Here are my recommendations.
On average, immigrants come with over 13 years of education that has been provided by another country. It behooves Canada to invest in these newcomers by leveraging that education to Canada's benefit. So our first recommendation is that the Canada-Ontario Immigration Agreement, which is due to expire next year, should be renewed at current levels of funding.
This agreement has resulted in new funding for a number of effective interventions for the benefit of immigrants. For example, in our experience at COSTI, enhanced language training programs that combine language training specific to occupations with job search are showing that 78% of graduates find work in their fields within three months of graduation. Other programs that this agreement has funded are higher levels of training in the linked programs.
My second recommendation is this. Research shows that the longer an immigrant takes to gain employment in his or her field, the less likely it is that this individual will work in his or her occupation. To its credit, the federal government has initiated programs overseas to give people a head start in the settlement process, but these are small and voluntary programs. We recommend that all immigrants applying through the federal skilled worker program be provided with labour market information sessions and employment preparation counsel in their country of origin prior to departure.

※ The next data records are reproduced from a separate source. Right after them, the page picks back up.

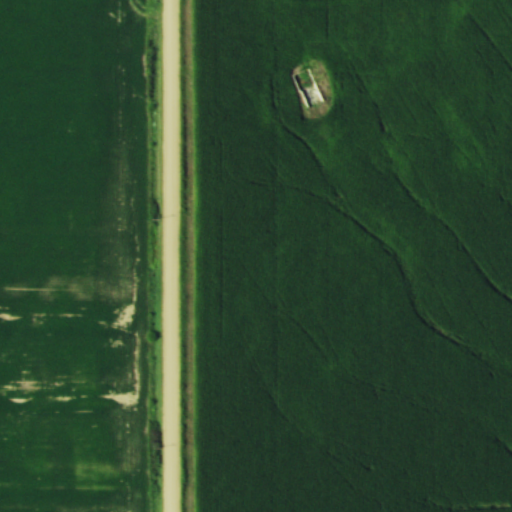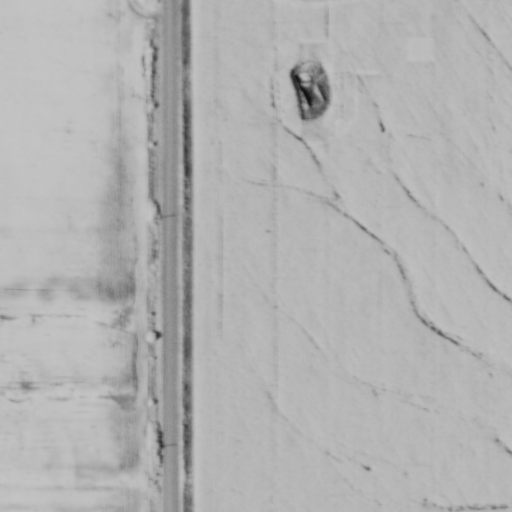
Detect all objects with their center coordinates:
road: (172, 256)
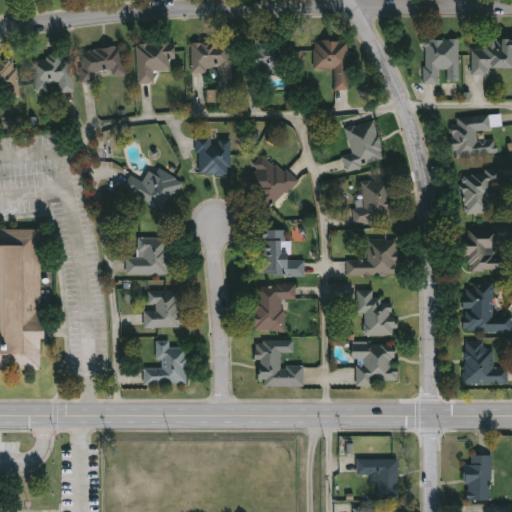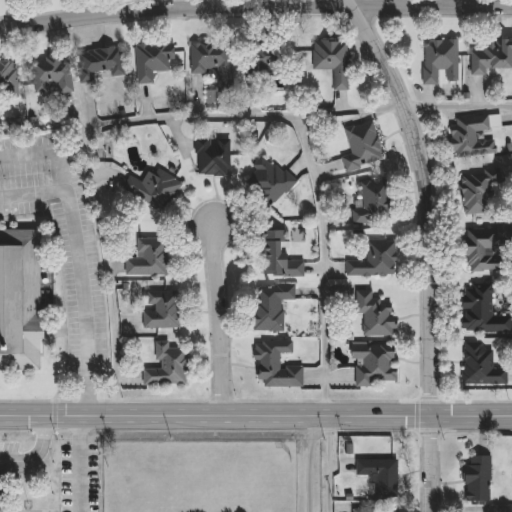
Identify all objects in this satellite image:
road: (255, 10)
building: (491, 56)
building: (492, 56)
building: (267, 58)
building: (267, 59)
building: (441, 59)
building: (153, 60)
building: (155, 60)
building: (333, 60)
building: (333, 60)
building: (442, 60)
building: (215, 61)
building: (101, 62)
building: (101, 63)
building: (215, 66)
building: (53, 74)
building: (54, 74)
building: (8, 78)
building: (10, 78)
road: (458, 103)
road: (204, 108)
building: (474, 135)
building: (474, 136)
building: (363, 146)
building: (364, 146)
building: (213, 157)
building: (214, 157)
building: (271, 180)
building: (269, 181)
building: (155, 188)
building: (155, 189)
building: (478, 190)
building: (478, 191)
road: (34, 192)
building: (375, 202)
building: (375, 203)
road: (322, 211)
road: (432, 246)
building: (487, 246)
building: (489, 249)
road: (81, 252)
building: (279, 255)
building: (150, 257)
building: (279, 257)
building: (151, 258)
road: (116, 259)
building: (376, 260)
building: (377, 261)
building: (20, 298)
building: (20, 300)
building: (272, 306)
building: (273, 307)
building: (164, 310)
building: (164, 310)
building: (482, 310)
building: (483, 311)
building: (375, 314)
building: (377, 316)
road: (223, 321)
building: (374, 363)
building: (277, 364)
building: (375, 364)
building: (482, 365)
building: (168, 366)
building: (170, 366)
building: (278, 366)
building: (482, 366)
road: (255, 416)
road: (36, 452)
road: (328, 463)
road: (80, 464)
building: (381, 474)
building: (382, 474)
building: (478, 477)
building: (480, 479)
building: (376, 510)
building: (376, 510)
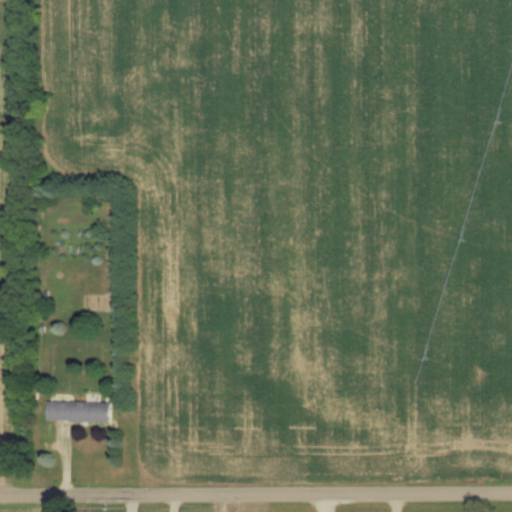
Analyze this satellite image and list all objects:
building: (83, 412)
road: (255, 496)
road: (325, 504)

Lastly, the federal government needs to set specific poverty reduction targets that will benefit immigrants and all Canadians, as Ontario has done recently. Such a strategy should include amending the employment insurance qualifying criteria to allow more of the unemployed to receive benefits, setting a national housing strategy that sets clear targets, increasing the availability of affordable housing stock, and investing in child care and early learning. The cost of child care continues to be a disincentive to work, especially if several children require care.
I know my time is up, so I'll leave it at that. Thank you very much for your kind consideration of our brief.